Articles | Volume 16, issue 5
Hydrol. Earth Syst. Sci., 16, 1321–1334, 2012
Hydrol. Earth Syst. Sci., 16, 1321–1334, 2012

Research article 08 May 2012

Research article | 08 May 2012

Soil erosion and sediment delivery in a mountain catchment under scenarios of land use change using a spatially distributed numerical model

L. C. Alatorre1, S. Beguería3, N. Lana-Renault2, A. Navas3, and J. M. García-Ruiz4 L. C. Alatorre et al.
  • 1División Multidisciplinaria de la UACJ en Cuauhtémoc, Universidad Autónoma de Ciudad Juárez, 31579 Chihuahua, México
  • 2Área de Geografía, Departamento de Ciencias Humanas y Sociales, Universidad de La Rioja, 26004 Logroño, Spain
  • 3Estación Experimental de Aula Dei, Agencia Consejo Superior de Investigaciones Científicas (EEAD-CSIC), 50059 Zaragoza, Spain
  • 4Instituto Pirenaico de Ecología, Agencia Consejo Superior de Investigaciones Científicas (IPE-CSIC), 50059 Zaragoza, Spain

Abstract. Soil erosion and sediment yield are strongly affected by land use/land cover (LULC).
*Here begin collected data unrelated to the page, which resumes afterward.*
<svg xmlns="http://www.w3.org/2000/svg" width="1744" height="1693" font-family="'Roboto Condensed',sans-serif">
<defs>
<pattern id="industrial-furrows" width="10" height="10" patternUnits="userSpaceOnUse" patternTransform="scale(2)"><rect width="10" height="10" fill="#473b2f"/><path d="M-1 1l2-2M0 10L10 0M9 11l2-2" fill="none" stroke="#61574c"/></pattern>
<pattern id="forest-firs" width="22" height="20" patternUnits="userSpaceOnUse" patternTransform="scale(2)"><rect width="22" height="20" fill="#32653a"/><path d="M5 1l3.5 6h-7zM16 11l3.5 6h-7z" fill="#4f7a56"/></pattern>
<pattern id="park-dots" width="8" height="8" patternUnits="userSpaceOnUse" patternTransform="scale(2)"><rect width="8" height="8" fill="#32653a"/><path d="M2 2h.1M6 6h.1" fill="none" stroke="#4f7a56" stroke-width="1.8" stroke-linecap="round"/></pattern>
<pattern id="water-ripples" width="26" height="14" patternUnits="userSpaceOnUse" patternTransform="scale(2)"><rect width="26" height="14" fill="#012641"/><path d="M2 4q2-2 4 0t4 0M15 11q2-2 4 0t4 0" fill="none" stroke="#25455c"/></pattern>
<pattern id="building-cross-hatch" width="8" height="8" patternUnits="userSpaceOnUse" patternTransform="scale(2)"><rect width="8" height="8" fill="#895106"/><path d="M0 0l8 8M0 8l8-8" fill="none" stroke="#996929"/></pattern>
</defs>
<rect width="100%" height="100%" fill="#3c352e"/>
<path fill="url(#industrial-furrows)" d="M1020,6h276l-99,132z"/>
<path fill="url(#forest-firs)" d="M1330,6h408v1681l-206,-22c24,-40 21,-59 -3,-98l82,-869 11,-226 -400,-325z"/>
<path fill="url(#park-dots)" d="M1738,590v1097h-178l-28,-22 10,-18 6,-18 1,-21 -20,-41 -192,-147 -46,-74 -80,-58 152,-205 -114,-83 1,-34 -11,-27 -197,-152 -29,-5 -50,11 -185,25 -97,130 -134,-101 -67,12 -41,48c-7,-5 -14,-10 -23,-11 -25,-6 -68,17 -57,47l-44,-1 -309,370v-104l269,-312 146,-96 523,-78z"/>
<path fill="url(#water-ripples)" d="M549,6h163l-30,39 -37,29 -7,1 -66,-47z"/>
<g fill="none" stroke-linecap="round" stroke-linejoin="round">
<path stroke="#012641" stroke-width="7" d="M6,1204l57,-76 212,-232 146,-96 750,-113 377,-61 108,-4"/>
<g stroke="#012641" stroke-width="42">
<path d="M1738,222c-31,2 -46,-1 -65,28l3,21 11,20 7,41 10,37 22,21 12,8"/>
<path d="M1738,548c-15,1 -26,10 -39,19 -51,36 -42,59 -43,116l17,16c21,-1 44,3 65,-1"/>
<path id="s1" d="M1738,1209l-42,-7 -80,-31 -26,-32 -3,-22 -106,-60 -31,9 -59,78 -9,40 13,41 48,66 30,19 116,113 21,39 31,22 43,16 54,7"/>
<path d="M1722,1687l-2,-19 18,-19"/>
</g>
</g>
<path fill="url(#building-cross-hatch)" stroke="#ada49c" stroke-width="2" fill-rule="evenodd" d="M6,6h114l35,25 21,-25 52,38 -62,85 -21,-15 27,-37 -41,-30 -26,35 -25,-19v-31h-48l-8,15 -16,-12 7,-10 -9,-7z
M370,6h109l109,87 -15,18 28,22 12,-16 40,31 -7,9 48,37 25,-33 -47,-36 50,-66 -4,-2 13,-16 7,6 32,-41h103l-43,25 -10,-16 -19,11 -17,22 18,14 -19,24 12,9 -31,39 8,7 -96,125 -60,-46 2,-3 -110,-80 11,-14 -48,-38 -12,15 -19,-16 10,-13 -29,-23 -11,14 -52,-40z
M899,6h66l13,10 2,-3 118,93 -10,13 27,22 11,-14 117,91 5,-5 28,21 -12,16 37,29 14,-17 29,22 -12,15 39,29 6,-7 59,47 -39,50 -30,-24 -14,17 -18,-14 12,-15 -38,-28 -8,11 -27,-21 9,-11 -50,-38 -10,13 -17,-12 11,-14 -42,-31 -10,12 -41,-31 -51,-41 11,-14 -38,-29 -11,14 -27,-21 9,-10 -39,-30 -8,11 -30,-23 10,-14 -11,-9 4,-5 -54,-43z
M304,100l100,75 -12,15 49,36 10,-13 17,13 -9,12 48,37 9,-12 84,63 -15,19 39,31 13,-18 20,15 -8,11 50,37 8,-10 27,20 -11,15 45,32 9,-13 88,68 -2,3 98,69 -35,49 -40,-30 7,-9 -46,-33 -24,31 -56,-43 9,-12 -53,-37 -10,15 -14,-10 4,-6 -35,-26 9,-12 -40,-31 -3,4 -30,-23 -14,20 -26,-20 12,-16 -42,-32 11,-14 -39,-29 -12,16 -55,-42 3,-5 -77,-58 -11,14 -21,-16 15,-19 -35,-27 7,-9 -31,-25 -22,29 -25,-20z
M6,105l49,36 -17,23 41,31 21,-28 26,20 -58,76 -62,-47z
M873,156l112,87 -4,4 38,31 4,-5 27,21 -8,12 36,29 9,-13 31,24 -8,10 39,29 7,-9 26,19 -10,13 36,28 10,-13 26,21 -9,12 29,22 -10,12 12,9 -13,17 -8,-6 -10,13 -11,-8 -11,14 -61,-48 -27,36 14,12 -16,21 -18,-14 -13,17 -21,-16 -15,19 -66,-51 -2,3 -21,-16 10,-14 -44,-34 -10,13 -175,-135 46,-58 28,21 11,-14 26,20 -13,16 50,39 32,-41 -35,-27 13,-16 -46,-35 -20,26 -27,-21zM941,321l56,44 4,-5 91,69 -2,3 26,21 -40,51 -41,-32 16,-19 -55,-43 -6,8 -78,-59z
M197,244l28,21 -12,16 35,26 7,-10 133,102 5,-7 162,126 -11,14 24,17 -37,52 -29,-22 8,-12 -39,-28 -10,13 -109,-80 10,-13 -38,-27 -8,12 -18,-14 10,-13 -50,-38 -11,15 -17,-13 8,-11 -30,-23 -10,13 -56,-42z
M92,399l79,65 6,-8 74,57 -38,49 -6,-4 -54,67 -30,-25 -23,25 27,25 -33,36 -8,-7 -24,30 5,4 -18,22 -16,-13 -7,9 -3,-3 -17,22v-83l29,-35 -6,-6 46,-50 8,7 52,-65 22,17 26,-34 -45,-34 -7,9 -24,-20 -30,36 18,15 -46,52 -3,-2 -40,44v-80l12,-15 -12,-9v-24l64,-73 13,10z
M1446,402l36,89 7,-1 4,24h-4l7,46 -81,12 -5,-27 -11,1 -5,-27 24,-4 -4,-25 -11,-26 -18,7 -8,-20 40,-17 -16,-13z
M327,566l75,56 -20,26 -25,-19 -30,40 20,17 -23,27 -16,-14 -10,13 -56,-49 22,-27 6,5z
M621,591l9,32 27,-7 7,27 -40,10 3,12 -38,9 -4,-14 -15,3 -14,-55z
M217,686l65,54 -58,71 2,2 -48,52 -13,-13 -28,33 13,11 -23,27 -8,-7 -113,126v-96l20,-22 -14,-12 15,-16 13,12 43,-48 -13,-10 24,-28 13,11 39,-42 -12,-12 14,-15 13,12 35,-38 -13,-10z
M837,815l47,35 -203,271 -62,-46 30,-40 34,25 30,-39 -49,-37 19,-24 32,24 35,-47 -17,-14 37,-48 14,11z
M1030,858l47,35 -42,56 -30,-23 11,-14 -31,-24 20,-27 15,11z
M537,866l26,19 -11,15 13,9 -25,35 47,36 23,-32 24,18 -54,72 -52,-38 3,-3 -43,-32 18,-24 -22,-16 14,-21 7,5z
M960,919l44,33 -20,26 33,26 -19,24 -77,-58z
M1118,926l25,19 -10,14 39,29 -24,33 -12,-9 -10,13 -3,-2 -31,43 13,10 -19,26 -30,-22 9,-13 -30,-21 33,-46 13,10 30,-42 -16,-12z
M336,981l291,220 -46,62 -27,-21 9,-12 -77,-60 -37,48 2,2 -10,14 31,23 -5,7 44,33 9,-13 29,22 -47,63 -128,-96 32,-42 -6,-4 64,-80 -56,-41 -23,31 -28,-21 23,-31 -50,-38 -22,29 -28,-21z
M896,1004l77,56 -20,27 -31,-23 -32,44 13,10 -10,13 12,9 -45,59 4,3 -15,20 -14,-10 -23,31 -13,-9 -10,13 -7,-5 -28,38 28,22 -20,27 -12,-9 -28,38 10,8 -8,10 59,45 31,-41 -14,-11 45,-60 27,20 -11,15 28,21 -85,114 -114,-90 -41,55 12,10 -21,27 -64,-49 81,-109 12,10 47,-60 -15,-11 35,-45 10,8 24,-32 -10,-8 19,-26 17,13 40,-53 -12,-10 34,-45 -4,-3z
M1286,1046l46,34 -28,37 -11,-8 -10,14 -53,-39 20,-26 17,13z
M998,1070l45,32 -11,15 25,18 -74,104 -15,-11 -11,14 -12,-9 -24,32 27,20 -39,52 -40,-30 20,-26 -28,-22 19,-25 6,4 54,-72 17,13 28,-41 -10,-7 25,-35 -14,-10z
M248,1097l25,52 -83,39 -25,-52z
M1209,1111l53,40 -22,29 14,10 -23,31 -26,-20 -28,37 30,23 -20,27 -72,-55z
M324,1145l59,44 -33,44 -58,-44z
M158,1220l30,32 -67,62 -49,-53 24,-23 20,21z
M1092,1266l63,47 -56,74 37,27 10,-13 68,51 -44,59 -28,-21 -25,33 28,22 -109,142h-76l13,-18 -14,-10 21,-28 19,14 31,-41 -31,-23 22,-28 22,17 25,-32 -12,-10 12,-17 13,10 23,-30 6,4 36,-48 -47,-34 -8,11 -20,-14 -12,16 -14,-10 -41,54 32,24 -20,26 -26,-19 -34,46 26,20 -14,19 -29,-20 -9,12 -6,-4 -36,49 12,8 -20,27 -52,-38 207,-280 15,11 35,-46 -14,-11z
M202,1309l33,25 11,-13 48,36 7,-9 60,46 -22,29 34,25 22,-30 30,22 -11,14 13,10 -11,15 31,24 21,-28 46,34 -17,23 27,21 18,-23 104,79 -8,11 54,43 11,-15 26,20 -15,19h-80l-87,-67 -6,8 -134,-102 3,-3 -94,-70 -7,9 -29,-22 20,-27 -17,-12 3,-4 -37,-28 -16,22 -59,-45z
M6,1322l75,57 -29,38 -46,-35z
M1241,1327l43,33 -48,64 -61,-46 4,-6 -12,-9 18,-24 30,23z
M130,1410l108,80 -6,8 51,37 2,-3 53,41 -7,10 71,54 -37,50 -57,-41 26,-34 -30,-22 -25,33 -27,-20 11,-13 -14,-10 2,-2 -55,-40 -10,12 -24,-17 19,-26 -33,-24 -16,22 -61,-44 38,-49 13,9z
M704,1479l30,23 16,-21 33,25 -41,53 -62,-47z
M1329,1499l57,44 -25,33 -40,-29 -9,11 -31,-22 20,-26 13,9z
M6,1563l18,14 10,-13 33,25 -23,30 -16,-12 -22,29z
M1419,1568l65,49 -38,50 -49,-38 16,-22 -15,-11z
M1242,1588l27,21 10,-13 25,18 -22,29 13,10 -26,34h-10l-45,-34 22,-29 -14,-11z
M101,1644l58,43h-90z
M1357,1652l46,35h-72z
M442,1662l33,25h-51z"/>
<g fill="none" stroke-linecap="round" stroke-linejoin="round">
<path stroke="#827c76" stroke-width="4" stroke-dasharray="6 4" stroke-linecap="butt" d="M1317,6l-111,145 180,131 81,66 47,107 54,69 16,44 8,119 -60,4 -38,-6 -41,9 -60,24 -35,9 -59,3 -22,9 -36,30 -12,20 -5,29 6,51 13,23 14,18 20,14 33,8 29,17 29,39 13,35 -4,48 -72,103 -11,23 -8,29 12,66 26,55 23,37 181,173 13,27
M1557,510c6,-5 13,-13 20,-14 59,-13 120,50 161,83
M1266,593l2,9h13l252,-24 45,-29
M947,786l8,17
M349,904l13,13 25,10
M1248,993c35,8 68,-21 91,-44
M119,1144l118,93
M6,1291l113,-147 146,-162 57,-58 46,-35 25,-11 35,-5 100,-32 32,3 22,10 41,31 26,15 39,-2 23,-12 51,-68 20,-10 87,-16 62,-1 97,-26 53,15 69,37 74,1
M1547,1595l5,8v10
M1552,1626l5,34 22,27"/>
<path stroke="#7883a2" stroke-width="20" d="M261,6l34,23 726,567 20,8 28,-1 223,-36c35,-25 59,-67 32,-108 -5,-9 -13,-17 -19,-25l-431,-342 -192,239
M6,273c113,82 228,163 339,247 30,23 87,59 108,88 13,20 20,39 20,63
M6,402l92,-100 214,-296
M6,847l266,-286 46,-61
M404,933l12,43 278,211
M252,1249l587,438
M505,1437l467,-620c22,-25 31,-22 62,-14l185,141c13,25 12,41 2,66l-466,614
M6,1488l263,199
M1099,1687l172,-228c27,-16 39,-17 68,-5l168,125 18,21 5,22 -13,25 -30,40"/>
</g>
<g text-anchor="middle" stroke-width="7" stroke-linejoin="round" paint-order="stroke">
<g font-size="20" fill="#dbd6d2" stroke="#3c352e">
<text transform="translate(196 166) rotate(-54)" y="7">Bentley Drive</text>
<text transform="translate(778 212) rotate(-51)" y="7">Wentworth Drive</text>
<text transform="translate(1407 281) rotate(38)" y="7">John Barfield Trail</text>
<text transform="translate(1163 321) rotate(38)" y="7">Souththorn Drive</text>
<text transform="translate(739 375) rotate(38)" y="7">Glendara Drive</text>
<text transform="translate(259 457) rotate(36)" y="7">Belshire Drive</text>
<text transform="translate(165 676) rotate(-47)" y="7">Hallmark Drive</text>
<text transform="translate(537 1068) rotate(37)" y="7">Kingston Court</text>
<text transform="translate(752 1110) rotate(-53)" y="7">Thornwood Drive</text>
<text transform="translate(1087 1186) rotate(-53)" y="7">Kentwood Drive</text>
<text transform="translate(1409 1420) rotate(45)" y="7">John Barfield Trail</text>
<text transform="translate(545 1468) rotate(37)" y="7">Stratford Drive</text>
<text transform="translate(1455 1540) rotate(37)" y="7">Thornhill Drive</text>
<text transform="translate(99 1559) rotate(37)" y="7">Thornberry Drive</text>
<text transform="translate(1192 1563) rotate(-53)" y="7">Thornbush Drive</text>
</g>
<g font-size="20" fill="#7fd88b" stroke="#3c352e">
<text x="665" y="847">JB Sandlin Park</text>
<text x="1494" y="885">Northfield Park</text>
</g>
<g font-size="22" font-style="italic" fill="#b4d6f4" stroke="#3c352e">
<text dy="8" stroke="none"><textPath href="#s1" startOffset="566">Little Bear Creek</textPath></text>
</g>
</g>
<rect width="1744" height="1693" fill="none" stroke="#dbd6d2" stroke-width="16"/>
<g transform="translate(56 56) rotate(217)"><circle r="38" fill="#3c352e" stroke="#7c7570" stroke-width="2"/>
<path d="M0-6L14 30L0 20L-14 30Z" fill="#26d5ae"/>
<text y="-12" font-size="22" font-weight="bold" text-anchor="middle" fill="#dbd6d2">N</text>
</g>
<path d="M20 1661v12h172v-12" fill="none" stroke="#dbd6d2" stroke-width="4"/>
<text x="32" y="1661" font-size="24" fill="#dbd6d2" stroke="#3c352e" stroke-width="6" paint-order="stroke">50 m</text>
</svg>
Spatially distributed erosion models are of great interest to assess the expected effect of LULC changes on soil erosion and sediment yield. However, they can only be applied if spatially distributed data is available for their calibration. In this study the soil erosion and sediment delivery model WATEM/SEDEM was applied to a small (2.84 km2) experimental catchment in the Central Spanish Pyrenees. Model calibration was performed based on a dataset of soil redistribution rates derived from point 137Cs inventories, allowing capture differences per land use in the main model parameters. Model calibration showed a good convergence to a global optimum in the parameter space, which was not possible to attain if only external (not spatially distributed) sediment yield data were available. Validation of the model results against seven years of recorded sediment yield at the catchment outlet was satisfactory. Two LULC scenarios were then modeled to reproduce land use at the beginning of the twentieth century and a hypothetic future scenario, and to compare the simulation results to the current LULC situation. The results show a reduction of about one order of magnitude in gross erosion (3180 to 350 Mg yr−1) and sediment delivery (11.2 to 1.2 Mg yr−1 ha−1) during the last decades as a result of the abandonment of traditional land uses (mostly agriculture) and subsequent vegetation recolonization. The simulation also allowed assessing differences in the sediment sources and sinks within the catchment.